Spira mirabilis has no problem defending this one-work-per-concert formula. At the post-concert question and answer session (which normally follows Spira’s performances) the players addressed this issue giving various reasons for the short running times and an insight into their working methods. In the absence of a conductor the rehearsal times are painfully drawn out and much longer than with conductor-led orchestras. If one of the musicians wants to argue their case about tempo and phrasing then they have a right to be heard and convince their fellow-musicians of the need to follow their path. Secondly, they have decided that a single work focuses the audience’s minds more intensely; the ‘less is more’ argument. Then there’s the issue of contrasting styles of music, another aspect they feel uncomfortable with in a conventionally programmed concert. In fact Spira concerts shouldn’t really be called concerts.
All this would be fairly meaningless if the results weren’t so impressive.

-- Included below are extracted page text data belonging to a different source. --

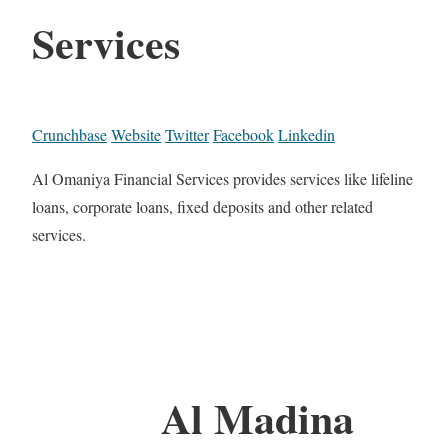
Services
Crunchbase
Website
Twitter
Facebook
Linkedin
Al Omaniya Financial Services provides services like lifeline
loans, corporate loans, fixed deposits and other related
services.
Al Madina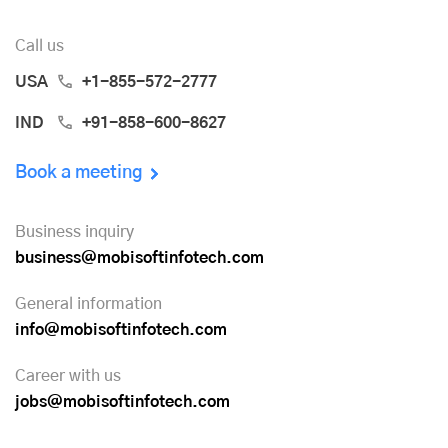
Call us
USA
+1-855-572-2777
IND
+91-858-600-8627
Book a meeting
Business inquiry
business@mobisoftinfotech.com
General information
info@mobisoftinfotech.com
Career with us
jobs@mobisoftinfotech.com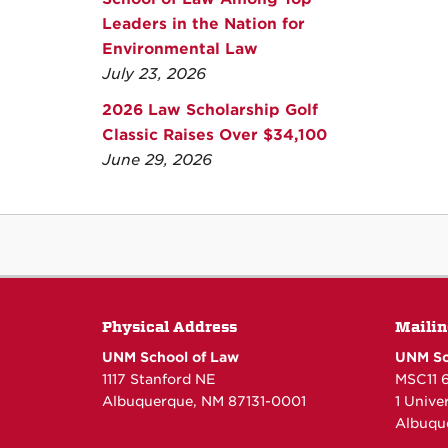
Leaders in the Nation for
Environmental Law
July 23, 2026
2026 Law Scholarship Golf
Classic Raises Over $34,100
June 29, 2026
Physical Address
Mailin
UNM School of Law
UNM Sc
1117 Stanford NE
MSC11 
Albuquerque, NM 87131-0001
1 Unive
Albuqu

Beethoven’s ‘Pastoral’ Symphony wasn’t so much reinterpreted (many ‘period’ orchestras have trod a similar path) but reinvigorated. These young musicians are not only highly talented but play with every fibre of their soul, giving the music a freshness that was quite exhilarating.
Some may have found the approach to the opening movement less of a gentle awakening and more of a jolt with an electric prod, such were the sparks generated by the collective energy. At times the playing verged on the aggressive but it never sounded rushed or forced (tempos were fairly conventional). Intonation and ensemble was immaculate and even more remarkable for the lack of a conductor. The leaner sound arising out of the smaller numbers and a string section which plays with virtually no vibrato, allowed for a very clean, transparent sound. The winds had plenty of character, some wonderfully ebullient contributions coming from oboes and flutes.
The downside of the leaner sound could be felt in ‘Scene by the brook’ where a fuller, more opulent string tone was sorely missed. One could also gripe about the over-enthusiastic trumpets in the finale, but the benefits of this joyous performance outweighed these shortcomings. The dancing melodies of ‘Peasants’ Merrymaking’ had feet tapping all around me while the fearsome timpani strokes at the beginning of ‘Storm’ sent a shiver down the spine. The ferocity of the playing here made the ‘Shepherd’s Song’ truly a hymn of thanks, the relief all the more palpable and moving.